I have the Lagrange function:
$$L=\sqrt{\frac{\dot{x}^2+\dot{y}^2}{-y}}.\tag{1}$$
The energy is then:
$$H=\dot{x}\frac{\partial L}{\partial \dot{x}}+\dot{y}\frac{\partial L}{\partial \dot{y}}-L=0.\tag{2}$$ Can I somehow apply in this case the Hamilton or Hamilton-Jacobi formalism to find the motion?

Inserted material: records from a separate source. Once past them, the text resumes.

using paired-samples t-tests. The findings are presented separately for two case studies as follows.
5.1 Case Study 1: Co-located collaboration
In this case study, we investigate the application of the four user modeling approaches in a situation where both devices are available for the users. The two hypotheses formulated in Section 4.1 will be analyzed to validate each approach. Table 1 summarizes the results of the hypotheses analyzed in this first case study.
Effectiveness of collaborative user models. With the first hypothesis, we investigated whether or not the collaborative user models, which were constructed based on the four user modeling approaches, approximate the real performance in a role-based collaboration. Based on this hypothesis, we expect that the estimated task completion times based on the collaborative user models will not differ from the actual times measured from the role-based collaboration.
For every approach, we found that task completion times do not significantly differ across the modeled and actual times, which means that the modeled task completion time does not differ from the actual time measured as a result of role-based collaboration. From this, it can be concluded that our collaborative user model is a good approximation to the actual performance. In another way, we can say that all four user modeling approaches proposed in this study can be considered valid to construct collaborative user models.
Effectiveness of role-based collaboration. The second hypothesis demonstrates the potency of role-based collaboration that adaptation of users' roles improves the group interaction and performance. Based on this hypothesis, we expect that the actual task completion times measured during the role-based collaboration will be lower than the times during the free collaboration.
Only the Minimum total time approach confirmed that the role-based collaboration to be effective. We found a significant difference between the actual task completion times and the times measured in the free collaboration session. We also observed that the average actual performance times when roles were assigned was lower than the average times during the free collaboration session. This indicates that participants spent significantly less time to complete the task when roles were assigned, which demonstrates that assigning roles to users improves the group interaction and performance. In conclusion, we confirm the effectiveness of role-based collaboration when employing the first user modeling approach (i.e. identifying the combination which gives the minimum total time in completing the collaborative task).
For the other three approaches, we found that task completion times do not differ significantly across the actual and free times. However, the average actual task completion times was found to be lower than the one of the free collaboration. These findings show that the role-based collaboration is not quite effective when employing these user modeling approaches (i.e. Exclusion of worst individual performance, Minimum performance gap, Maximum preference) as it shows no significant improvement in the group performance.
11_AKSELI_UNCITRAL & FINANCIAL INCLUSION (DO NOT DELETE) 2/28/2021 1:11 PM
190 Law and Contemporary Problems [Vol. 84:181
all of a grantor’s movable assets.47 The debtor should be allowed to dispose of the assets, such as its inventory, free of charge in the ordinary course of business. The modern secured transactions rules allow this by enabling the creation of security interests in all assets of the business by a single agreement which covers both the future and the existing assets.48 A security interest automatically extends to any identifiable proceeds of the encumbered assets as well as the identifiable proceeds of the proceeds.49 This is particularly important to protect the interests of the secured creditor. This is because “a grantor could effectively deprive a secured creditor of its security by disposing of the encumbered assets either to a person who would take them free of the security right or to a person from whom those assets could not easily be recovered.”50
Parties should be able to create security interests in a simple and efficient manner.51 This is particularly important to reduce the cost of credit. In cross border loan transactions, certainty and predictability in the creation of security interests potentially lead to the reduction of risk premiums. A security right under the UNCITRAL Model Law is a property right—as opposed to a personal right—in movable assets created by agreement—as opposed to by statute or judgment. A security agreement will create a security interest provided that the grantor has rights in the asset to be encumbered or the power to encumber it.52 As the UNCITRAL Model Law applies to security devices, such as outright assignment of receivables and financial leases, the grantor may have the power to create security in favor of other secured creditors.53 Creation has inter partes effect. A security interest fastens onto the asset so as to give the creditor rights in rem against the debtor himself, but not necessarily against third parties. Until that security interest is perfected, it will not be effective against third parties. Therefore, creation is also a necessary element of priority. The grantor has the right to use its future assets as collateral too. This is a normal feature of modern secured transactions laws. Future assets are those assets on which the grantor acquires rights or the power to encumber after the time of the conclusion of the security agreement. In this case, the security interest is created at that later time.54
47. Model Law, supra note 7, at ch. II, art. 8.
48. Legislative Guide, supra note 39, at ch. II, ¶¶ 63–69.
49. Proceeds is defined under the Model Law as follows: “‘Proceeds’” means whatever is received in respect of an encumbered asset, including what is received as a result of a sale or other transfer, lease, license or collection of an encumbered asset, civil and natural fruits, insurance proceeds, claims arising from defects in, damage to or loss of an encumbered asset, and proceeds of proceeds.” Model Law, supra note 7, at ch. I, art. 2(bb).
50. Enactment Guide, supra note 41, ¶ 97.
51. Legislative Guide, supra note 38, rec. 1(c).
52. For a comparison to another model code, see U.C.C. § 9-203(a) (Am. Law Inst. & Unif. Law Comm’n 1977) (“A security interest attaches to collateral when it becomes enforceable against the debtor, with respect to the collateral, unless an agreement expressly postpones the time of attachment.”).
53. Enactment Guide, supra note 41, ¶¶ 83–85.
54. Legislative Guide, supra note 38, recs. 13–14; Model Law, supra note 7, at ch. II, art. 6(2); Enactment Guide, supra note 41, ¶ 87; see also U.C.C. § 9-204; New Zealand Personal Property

OP's Lagrangian (1) is the square root Lagrangian for a massive relativistic point particle (or equivalently, geodesics) in a curved space with metric $${\bf g}~=~\frac{\mathrm{d}x\odot \mathrm{d}x+ \mathrm{d}y\odot \mathrm{d}y}{-y}, \qquad y~<~0 .\tag{1}$$
The square root Lagrangian (1) has worldline reparametrization invariance, i.e. gauge symmetry. As a result, the Lagrangian energy function $h(x,y,\dot{x},\dot{y})$ [and the Hamiltonian $H(x,y,p_x,p_y)$ in the corresponding Hamiltonian formalism, cf. e.g. this Phys.SE post] vanish.
The easiest way to proceed is to consider the corresponding non-square root Lagrangian, cf. e.g. this Phys.SE post. Then the Legendre transformation, Hamiltonian & Hamilton-Jacobi theory are in principle straightforward to set up.